Philadelphia fire, police COVID-19 vaccination rates lag behind other major cities, data shows

"I am vaccinated, but a lot of people aren't and it's a personal choice," said FOP President John McNesby.
PHILADELPHIA (WPVI) -- COVID-19 vaccination rates among Philadelphia firefighters and police officers lag behind other major cities, according to new data from the city.

Octavia Tokley knows the devastating consequences of the coronavirus. Her husband, Erin, died from the virus in March 2021.

He was a 24-year veteran of the police department and leaves behind a young daughter.

"To be left without my husband and my children to be left without their father, for a while, we didn't even know how to exist," said Tokley.

She's now pleading for unvaccinated officers and firefighters to get inoculated.

Her husband was set to get the shot when he became ill.

"Once he passed I had to go through his emails to get some information and saw an email from the FOP and his date to get vaccinated was March 11, the day of his funeral," Tokley said.

Vaccination rates for fire and police are between 51% and 60%. By comparison, Chicago's rate is between 57% and 68% and Los Angeles is between 58% and 68%.
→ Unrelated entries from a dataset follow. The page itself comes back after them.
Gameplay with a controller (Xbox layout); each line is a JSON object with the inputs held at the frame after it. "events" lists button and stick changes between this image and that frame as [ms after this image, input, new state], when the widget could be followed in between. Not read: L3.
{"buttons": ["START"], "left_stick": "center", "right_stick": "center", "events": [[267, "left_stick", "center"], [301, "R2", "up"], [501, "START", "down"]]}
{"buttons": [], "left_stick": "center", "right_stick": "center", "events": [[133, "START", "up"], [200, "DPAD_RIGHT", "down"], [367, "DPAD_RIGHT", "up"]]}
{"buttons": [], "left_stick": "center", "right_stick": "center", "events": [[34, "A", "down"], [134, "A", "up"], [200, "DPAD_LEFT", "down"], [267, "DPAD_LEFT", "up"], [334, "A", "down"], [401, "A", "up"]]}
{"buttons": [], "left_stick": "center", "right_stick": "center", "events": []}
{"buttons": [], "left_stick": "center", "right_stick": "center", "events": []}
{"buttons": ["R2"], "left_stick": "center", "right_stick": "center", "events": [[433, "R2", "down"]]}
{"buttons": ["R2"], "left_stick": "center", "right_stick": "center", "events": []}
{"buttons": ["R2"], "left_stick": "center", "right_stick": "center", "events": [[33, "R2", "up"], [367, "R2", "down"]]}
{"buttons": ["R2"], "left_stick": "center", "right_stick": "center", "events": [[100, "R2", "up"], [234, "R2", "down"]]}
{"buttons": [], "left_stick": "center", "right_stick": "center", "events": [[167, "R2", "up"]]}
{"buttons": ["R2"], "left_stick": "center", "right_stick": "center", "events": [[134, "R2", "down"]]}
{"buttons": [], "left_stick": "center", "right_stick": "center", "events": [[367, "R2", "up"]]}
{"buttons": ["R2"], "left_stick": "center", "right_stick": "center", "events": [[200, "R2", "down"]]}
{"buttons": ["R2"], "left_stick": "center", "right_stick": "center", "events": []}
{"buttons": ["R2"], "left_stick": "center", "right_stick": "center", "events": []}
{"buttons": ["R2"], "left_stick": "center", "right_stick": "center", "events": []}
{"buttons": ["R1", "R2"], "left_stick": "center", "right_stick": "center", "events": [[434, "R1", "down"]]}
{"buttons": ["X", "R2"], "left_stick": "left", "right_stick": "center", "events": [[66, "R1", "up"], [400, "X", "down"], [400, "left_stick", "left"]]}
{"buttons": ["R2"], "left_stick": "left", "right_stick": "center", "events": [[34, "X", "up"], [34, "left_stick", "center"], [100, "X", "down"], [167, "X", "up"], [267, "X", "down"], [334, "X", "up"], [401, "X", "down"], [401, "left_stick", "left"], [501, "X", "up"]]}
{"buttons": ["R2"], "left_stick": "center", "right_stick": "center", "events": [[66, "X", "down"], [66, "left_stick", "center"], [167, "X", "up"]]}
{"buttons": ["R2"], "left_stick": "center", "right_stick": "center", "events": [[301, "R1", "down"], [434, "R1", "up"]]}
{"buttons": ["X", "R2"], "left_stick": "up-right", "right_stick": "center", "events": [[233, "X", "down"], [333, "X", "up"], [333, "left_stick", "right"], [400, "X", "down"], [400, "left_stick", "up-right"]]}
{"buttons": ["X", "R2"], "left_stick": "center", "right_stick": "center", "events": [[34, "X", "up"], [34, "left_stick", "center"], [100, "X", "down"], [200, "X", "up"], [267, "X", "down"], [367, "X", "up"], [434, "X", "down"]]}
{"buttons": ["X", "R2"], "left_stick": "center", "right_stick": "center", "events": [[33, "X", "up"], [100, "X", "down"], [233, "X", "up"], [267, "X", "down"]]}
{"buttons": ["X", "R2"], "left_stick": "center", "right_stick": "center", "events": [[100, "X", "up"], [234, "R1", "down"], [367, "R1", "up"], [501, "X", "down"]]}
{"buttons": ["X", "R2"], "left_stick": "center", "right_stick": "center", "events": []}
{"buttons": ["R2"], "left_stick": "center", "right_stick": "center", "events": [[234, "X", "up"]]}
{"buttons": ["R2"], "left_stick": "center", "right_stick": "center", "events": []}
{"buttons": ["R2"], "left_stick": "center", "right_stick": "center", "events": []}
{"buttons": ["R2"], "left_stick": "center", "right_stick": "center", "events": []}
Some other major cities in the US have threatened termination if city employees don't get vaccinated, but Philadelphia has taken a softer stance.

"Some of our folks just don't want to do it, and they can't be forced to do it. Again, I am vaccinated. But a lot of people aren't and it's a personal choice," said FOP President John McNesby.

He says the city's numbers may be higher given some employees lack computer access, simple failure to upload vaccination proof or were vaccinated outside of Philadelphia.

The Mayor's office released a statement that reads in part, "there's still plenty of work to do. To help encourage city employees to get vaccinated, we continue to provide educational resources..."

"We just hope we don't lose anyone else," said McNesby.

Some critics say police officers and firefighters have a duty to those with whom they come in contact to be vaccinated. But for some of the men and women in blue, it's a personal choice and one they say should be respected.